Hawkshead Grammar School Museum
Tel:- 015394 36735
Situated in the old Grammar School building, at the southern end of the village, the Hawkshead Grammar School Museum attempts, with some success, to recreate the atmosphere of school life in the 17th and 18th centuries. It features a layout of an authentic school room, complete with original desks and writing implements, a recreation of the headmaster's study, and displays of a unique collection of historic artifacts relating to the school, including the Charter signed by Queen Elizabeth I when the institution was first established in 1585.
Visitors are greeted with a short but very informative talk about the school and what there is to see, before being allowed to wander at their leisure through the downstairs schoolroom and the upstairs display room.
The lives of the pupils of 200 years ago are brought vividly to life, and it is not difficult to imagine the rows of pupils working silently under the gaze of a stern tutor. Hard work and discipline may have been the order of the day, but the pupils were allowed to do some things that would be frowned upon in our supposedly more liberated society. They were allowed to drink beer and smoke, and were encouraged to carve their names on their desks. Those very same desks form the display today, and still bear the carved names of the pupils that were educated here, including a certain William Wordsworth and his brothers.

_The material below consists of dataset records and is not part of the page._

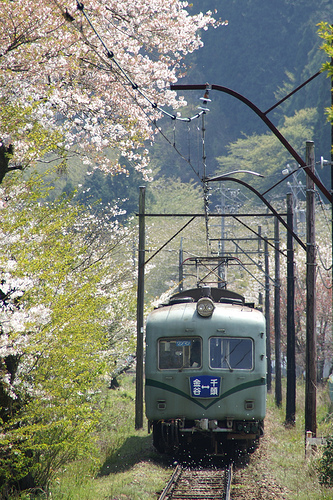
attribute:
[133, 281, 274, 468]
train — green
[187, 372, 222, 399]
sign — blue , white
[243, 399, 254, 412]
light — head light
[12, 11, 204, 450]
tree — white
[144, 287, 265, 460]
car — train car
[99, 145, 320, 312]
poles — utility poles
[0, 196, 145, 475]
bushes — Green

Hawkshead Grammar School was founded in 1585 by Edwin Sandys, Archbishop of York, who was born at Esthwaite Hall, just a mile south of Hawkshead. Not only did he petition Queen Elizabeth I for a charter to set up a governing body, he also endowed the school with sufficient land and property for it to offer a free education.
The school gained a reputation for sound teaching. It taught Latin and Greek, arithmetic, ancient history, science and geometry, subjects that at the time were deemed sufficient to meet the future needs of the pupils regardless of their ambitions.
Discipline was strict, with those boys stepping out of line very quickly becoming acquainted with the birch. The days were long, starting at 6 am in the summer months, and daily church attendance was compulsory.
In 1675, the old school building was demolished and the current building erected on the same site. The new building was capable of housing up to 100 pupils, and was frequently fully subscribed. Pupils from Hawkshead received a free education, but the school's reputation also drew pupils from further afield, each one paying 2 guineas a year.
The school thrived until the latter part of the 19th century, when pupil numbers started to decline, as did income from the estates supporting the school. The 1902 Education Act, which enabled County Councils to run secondary schools, was a landmark in education, and signalled the beginning of the end for Hawkshead Grammar School. With aging facilities and a dated curriculum the school could no longer continue, and it closed in 1909, after 324 years.
Hawkshead Grammar School Museum is operated by the Hawkshead Grammar School Foundation, whose main purpose is to provide grants to young people to assist their further education, vocational training, or entry into work. They must come from the Ancient Parish of Hawkshead to be eligible.
The Wordsworth Connection
William Wordsworth attended Hawkshead Grammar School from 1778, along with his brothers Richard and John and Christopher. They were sent there following the death of their mother. The school was chosen because it had a strong reputation for a sound teaching and was considered good preparation for university entrance.
William enjoyed his time at Hawkshead. He was interested in the natural world and would spend his free time in the summer going for long walks alone on the fells around Hawkshead. In the winters he learned to skate on Esthwaite Water.
In educational terms he was, by all accounts, a model pupil, developing a love for Latin literature and demonstrating a high level of ability in mathematics.
The Wordsworth brothers boarded with a local quaker family, the Tyson's, first of all in a cottage in Hawkshead and later in a house in the nearby village of Colthouse, where there was a strong quaker presence. 150 years after William boarded there, the house in Colthouse was bought by another of Lakeland's literary giants, Beatrix Potter. It is now in private ownership.
The Christian family connection
Before the death of his mother, William Wordsworth attended Cockermouth Free School. Also a pupil there at the time was Fletcher Christian, of "Mutiny on the Bounty" fame. Fletcher Christian's brother, Edward, was at Hawkshead Grammar School at the same time as Wordsworth, although not as a pupil. In 1781, At the tender age of just 23, he gained the position of headmaster. However, within a year he had returned to Cambridge to further his ambition for a career in law. He became a judge in 1782.